##### DATA SUPPLIED #####

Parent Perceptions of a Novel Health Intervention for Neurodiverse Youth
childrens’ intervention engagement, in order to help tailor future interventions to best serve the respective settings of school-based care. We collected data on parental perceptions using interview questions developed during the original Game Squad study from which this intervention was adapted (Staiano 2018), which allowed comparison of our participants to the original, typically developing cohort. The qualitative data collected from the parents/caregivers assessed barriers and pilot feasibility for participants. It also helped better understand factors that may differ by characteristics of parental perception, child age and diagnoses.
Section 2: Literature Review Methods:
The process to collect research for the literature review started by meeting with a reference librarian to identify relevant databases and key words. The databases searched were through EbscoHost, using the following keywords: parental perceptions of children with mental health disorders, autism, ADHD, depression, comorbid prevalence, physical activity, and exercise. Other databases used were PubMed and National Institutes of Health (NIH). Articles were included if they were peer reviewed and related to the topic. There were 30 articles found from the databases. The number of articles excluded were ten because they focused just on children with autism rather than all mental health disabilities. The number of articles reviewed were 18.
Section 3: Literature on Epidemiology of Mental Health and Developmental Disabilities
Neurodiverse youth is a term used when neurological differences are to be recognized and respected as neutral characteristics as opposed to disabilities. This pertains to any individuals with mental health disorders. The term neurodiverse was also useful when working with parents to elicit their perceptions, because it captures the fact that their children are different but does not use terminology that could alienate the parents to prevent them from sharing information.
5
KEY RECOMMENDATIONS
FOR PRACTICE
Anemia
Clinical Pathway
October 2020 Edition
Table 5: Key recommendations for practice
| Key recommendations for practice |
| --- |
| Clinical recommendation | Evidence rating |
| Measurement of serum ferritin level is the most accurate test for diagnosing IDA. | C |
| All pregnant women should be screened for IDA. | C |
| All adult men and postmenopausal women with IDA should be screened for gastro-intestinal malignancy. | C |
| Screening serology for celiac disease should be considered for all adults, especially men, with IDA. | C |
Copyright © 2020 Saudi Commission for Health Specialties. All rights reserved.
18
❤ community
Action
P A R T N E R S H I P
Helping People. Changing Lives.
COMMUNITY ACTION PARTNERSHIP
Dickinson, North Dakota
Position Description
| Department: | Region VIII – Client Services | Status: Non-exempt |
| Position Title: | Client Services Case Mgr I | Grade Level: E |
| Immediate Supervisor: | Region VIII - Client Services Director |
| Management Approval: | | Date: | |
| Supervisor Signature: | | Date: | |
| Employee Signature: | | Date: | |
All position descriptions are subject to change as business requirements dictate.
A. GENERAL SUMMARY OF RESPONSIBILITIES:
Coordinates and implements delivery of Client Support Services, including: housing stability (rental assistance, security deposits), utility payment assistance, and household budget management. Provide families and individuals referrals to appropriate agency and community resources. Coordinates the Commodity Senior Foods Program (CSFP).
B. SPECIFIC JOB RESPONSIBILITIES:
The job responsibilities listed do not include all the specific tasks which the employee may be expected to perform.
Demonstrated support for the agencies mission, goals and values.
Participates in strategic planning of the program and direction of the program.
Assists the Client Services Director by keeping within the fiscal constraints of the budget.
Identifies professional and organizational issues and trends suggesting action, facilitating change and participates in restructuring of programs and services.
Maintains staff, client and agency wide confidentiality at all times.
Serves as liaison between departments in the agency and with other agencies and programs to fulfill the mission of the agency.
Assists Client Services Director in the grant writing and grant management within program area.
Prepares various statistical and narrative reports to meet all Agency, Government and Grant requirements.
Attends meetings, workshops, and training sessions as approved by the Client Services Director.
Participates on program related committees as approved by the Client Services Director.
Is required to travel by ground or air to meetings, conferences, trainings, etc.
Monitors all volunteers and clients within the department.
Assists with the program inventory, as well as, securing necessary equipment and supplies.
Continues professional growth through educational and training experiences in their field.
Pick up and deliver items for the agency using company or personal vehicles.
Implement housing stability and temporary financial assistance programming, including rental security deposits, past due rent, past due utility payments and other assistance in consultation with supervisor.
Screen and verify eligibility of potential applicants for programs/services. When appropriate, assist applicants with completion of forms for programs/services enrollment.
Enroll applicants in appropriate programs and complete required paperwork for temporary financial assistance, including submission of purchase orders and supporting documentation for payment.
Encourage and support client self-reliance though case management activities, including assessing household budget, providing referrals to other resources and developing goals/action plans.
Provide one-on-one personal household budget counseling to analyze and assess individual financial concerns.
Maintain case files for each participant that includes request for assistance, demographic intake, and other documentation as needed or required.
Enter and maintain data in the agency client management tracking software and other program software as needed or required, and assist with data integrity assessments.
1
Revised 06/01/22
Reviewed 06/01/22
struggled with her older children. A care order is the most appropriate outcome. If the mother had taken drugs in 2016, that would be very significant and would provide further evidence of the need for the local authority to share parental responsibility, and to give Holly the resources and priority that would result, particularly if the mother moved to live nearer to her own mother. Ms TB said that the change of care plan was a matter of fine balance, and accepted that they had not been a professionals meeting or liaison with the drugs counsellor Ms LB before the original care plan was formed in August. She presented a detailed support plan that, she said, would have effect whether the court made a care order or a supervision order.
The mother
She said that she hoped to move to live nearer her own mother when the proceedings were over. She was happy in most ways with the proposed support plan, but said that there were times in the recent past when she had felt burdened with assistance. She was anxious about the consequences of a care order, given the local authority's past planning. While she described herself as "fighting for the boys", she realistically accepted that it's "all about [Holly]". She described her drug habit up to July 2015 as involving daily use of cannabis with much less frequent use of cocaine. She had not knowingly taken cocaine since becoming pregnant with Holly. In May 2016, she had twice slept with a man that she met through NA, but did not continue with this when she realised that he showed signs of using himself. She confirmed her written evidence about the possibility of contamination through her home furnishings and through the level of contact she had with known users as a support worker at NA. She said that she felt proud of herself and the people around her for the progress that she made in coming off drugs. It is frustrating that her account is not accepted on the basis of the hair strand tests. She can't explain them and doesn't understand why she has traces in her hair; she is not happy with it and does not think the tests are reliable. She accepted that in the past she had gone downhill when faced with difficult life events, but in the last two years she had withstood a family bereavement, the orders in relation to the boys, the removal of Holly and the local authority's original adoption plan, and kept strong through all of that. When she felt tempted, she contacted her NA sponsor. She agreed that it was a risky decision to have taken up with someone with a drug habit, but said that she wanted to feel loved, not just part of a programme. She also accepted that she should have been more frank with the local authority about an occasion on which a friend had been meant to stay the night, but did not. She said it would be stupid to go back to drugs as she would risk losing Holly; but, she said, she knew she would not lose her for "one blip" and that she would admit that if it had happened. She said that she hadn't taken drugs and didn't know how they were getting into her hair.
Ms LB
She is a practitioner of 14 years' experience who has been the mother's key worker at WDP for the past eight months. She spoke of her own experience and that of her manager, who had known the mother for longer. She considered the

#####

== WORK TASK ==
Copy out each line of the data above, exactly, if it lies between the line holding "Prepares various statistical" and the line holding "Screen and verify", inclusive; copy no other line.

== TASK RESULT ==
Prepares various statistical and narrative reports to meet all Agency, Government and Grant requirements.
Attends meetings, workshops, and training sessions as approved by the Client Services Director.
Participates on program related committees as approved by the Client Services Director.
Is required to travel by ground or air to meetings, conferences, trainings, etc.
Monitors all volunteers and clients within the department.
Assists with the program inventory, as well as, securing necessary equipment and supplies.
Continues professional growth through educational and training experiences in their field.
Pick up and deliver items for the agency using company or personal vehicles.
Implement housing stability and temporary financial assistance programming, including rental security deposits, past due rent, past due utility payments and other assistance in consultation with supervisor.
Screen and verify eligibility of potential applicants for programs/services. When appropriate, assist applicants with completion of forms for programs/services enrollment.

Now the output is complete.